Saved entries
□ □ □ □ □

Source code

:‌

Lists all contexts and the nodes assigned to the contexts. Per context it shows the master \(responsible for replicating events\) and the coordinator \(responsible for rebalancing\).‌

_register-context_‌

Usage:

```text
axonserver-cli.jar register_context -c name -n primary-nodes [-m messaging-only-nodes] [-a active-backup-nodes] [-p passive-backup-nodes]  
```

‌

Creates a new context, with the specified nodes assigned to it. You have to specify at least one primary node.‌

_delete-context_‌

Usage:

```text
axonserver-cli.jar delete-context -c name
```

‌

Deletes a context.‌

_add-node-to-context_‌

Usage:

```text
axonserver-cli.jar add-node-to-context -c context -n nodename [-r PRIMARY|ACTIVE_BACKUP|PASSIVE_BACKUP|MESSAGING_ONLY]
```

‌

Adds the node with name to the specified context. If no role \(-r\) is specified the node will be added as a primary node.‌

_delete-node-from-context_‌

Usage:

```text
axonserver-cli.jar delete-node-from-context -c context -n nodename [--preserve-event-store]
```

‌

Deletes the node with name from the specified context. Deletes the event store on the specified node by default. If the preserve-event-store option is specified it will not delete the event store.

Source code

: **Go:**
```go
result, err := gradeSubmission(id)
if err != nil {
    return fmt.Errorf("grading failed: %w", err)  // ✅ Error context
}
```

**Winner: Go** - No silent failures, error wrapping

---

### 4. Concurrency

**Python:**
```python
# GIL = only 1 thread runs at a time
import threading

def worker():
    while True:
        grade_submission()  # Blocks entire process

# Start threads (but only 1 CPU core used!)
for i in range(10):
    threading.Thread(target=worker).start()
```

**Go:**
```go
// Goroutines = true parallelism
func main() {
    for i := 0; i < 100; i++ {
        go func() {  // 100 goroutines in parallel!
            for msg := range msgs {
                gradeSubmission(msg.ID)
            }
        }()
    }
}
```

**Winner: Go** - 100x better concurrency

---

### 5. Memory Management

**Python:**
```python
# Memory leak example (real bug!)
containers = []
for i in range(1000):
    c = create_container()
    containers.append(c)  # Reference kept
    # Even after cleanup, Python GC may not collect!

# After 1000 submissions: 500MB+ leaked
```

□ □ □ □ □

■ Work task:
Make sure every record is repeated exactly.

■ Answer to this exercise:
Source code

:‌

Lists all contexts and the nodes assigned to the contexts. Per context it shows the master \(responsible for replicating events\) and the coordinator \(responsible for rebalancing\).‌

_register-context_‌

Usage:

```text
axonserver-cli.jar register_context -c name -n primary-nodes [-m messaging-only-nodes] [-a active-backup-nodes] [-p passive-backup-nodes]  
```

‌

Creates a new context, with the specified nodes assigned to it. You have to specify at least one primary node.‌

_delete-context_‌

Usage:

```text
axonserver-cli.jar delete-context -c name
```

‌

Deletes a context.‌

_add-node-to-context_‌

Usage:

```text
axonserver-cli.jar add-node-to-context -c context -n nodename [-r PRIMARY|ACTIVE_BACKUP|PASSIVE_BACKUP|MESSAGING_ONLY]
```

‌

Adds the node with name to the specified context. If no role \(-r\) is specified the node will be added as a primary node.‌

_delete-node-from-context_‌

Usage:

```text
axonserver-cli.jar delete-node-from-context -c context -n nodename [--preserve-event-store]
```

‌

Deletes the node with name from the specified context. Deletes the event store on the specified node by default. If the preserve-event-store option is specified it will not delete the event store.

Source code

: **Go:**
```go
result, err := gradeSubmission(id)
if err != nil {
    return fmt.Errorf("grading failed: %w", err)  // ✅ Error context
}
```

**Winner: Go** - No silent failures, error wrapping

---

### 4. Concurrency

**Python:**
```python
# GIL = only 1 thread runs at a time
import threading

def worker():
    while True:
        grade_submission()  # Blocks entire process

# Start threads (but only 1 CPU core used!)
for i in range(10):
    threading.Thread(target=worker).start()
```

**Go:**
```go
// Goroutines = true parallelism
func main() {
    for i := 0; i < 100; i++ {
        go func() {  // 100 goroutines in parallel!
            for msg := range msgs {
                gradeSubmission(msg.ID)
            }
        }()
    }
}
```

**Winner: Go** - 100x better concurrency

---

### 5. Memory Management

**Python:**
```python
# Memory leak example (real bug!)
containers = []
for i in range(1000):
    c = create_container()
    containers.append(c)  # Reference kept
    # Even after cleanup, Python GC may not collect!

# After 1000 submissions: 500MB+ leaked
```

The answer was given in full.